When you write a system test (or, as we prefer, a system spec) with Ruby on Rails, you're exercising the whole stack from the point of view of the user. So, naturally, you have to do things like make sure that certain elements are on the page and work as you expect when you click on them, type in them, and drag them around. Capybara works exceedingly well for this, giving you a lovely API for querying HTML.

But system specs are heavy. They need everything spun up. They need a browser. They're faster than a person clicking around, but they need to do things like wait for pages to load, animations to finish, and Promises to resolve. If you can, it's much cleaner to test whether or not you have data in your HTML by using a view spec. You only have to use exactly what the template needs, and stubbing or mocking to get ensure coverage is far less onerous and invasive. Since a view spec only has to worry about rendering the view (and returning a String), it doesn't have to load a whole browser.

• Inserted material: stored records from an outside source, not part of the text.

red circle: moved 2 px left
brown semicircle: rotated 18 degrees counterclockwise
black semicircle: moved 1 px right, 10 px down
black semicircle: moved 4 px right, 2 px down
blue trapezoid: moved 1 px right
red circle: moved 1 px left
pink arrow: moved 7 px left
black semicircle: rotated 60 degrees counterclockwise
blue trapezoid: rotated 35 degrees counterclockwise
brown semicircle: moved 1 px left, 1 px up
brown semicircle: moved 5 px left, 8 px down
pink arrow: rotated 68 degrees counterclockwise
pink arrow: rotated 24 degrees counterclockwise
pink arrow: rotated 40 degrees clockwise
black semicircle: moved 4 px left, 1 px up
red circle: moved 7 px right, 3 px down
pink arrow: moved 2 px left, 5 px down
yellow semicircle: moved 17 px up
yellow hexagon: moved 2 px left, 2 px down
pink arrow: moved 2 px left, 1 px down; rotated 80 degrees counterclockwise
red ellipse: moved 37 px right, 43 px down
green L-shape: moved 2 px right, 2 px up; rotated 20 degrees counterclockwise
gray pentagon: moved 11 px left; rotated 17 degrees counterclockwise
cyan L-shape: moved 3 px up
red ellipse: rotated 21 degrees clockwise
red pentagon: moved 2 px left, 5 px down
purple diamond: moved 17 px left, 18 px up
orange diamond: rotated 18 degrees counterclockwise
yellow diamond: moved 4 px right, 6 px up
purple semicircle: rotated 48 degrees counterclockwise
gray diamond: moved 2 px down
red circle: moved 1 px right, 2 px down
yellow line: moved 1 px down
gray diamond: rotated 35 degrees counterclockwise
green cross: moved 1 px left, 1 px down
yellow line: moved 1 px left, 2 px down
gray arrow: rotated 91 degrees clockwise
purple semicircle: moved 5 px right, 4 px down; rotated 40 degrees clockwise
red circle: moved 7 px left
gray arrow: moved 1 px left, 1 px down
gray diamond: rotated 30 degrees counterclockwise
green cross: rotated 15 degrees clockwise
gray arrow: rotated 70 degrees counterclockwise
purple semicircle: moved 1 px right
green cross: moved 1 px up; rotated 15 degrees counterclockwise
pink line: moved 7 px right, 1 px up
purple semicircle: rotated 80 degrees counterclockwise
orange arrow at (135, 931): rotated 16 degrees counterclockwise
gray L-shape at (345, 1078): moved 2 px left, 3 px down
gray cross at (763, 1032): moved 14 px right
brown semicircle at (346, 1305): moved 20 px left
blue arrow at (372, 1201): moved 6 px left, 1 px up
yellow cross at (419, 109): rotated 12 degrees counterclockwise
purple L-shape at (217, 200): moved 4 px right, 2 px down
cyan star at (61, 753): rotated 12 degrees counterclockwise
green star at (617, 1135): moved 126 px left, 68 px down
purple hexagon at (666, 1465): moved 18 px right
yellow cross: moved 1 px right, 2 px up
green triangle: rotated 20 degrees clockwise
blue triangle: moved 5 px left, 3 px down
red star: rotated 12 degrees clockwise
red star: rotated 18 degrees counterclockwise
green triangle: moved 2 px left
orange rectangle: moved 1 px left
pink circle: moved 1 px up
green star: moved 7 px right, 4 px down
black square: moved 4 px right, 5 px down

Even in the Relish documentation linked above, we see that a lot of view specs involve straight text matching. You could try Rails' assert_select, which makes more structured queries, but an even easier solution exists.

Capybara.string is a very straight forward method that turns a string into a queryable document. Working with it involves little overhead, especially if you have Capybara installed already (and even if you don't).

it "renders the account link when signed in" do
  user = FactoryBot.build_stubbed(:user)
  assign(:current_user, user)

  render partial: "layouts/nav"

  doc = Capybara.string(rendered)
  expect(doc).to have_css("nav a[href='/users/#{user.id}']", text: "Account")
end

it "does not render the account link when signed out" do
  assign(:current_user, nil)

  render partial: "layouts/nav"

  doc = Capybara.string(rendered)
  expect(doc).to have_no_css("nav a", text: "Account")
end

You get access to all the Capybara matchers, and, with RSpec, you get the nice inflections that make your specs very readable. And since render already puts its result into rendered, it's very easy to make that into a usable document with Capybara.string.